SOURCE:
FIG. 8b shows a cross section view of an above bend positioning/stabilizer element with a hard metal surface underlain by a bladder now unsealed and depressed.

FIG. 9a shows a cross section view of an above bend positioning/stabilizer element with a hinged hard metal surface underlain by a deployed piston rod held in place by a piston housing connected to a sensor and battery pack.

FIG. 9b shows a cross section view of an above bend positioning/stabilizer element with a hinged hard metal surface now depressed by the retraction of the piston rod in response to a signal from the sensor and battery pack.

DETAILED DESCRIPTION

FIG. 1 shows a cross section view of an above bend positioning/stabilizer element 100 (generically positioning element 100) with a soft metal wearable outer pad 103 mounted on a blade 102 and underlain by a hard material surface 106. The parent housing body, which may be the housing of a down hole assembly or bottom hole assembly (BHA) is shown at 101. As can be appreciated, the blade 102 with both the wearable outer pad 103 and hard material surface 106 has a first radial extension from the parent housing body 101. When the wearable outer pad 103 wears, due to friction for example, the blade 102 with the hard material surface 106 will have a second radial extension that is less than the first radial extension. Each of the embodiments described herein provides a positioning/stabilizer elements that have first radial extensions that are greater than the second radial extension. The hard material surface 106 may be referred to as a radially inner portion and the wearable outer pad 103 may be referred to as a removable radially outer portion.

SOURCE MATERIAL:

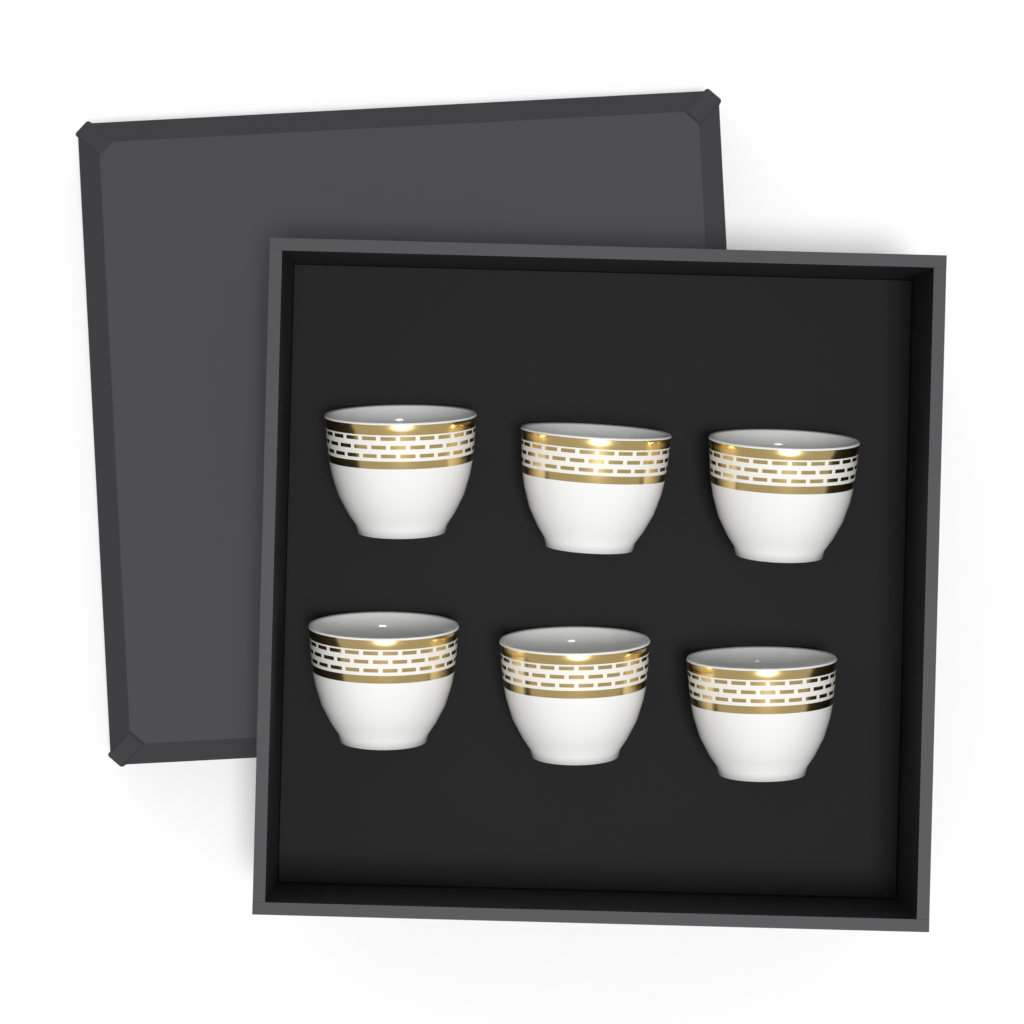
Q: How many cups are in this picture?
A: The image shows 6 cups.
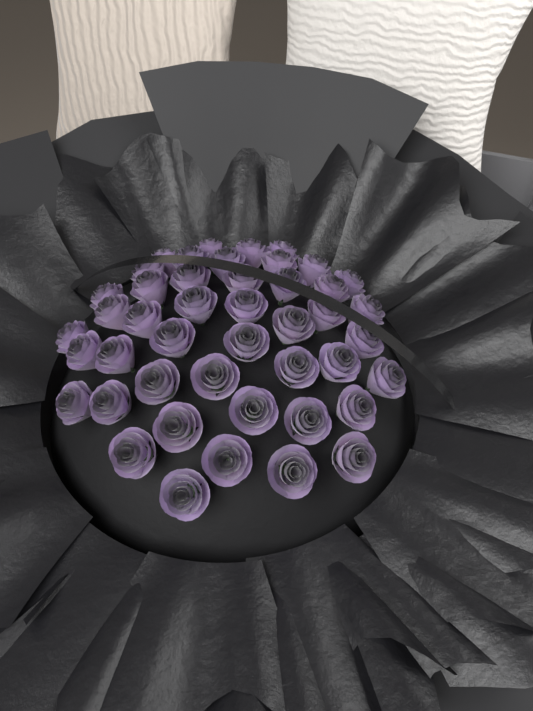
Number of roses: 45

PROBLEM TO WORK ON: Could you pick up the patent description of the above bend positioning/stabilizer element where it stops and carry it on?

FINAL RESULT:
FIG. 2 shows a cross section view of an above bend positioning/stabilizer element 200 with a soft metal wearable outer pad 203 mounted on a blade 202 and underlain by a hard material surface 206. In this embodiment soft metal wearable outer pad 203 includes hard material inclusions 204, sometimes referred to as interstitial hard material 204. The parent housing body is shown at 201.

FIG. 3 shows a cross section view of an above bend positioning/stabilizer element 300 with a dissolvable outer pad 305 mounted on a blade 302 and underlain by a hard material surface 306. The parent housing body is shown at 301. In an alternative embodiment (not shown) dissolvable outer pad 305 may be reinforced with harder material.

FIG. 4a shows a cross section view of an above bend positioning/stabilizer element 400a with an outer hard material element 406a underlain by dissolvable material 405 mounted on blade 402. Depression areas 407 are void and will allow hard metal element 406a to depress once dissolvable material 405 has dissolved. The parent housing body is shown at 401.

FIG. 4b shows a cross section view of an above bend positioning/stabilizer element 400b with an outer hard material element 406b now depressed into blade 402 following the dissolving of the dissolving material 405 previously shown in FIG. 4a. The parent housing body is shown at 401.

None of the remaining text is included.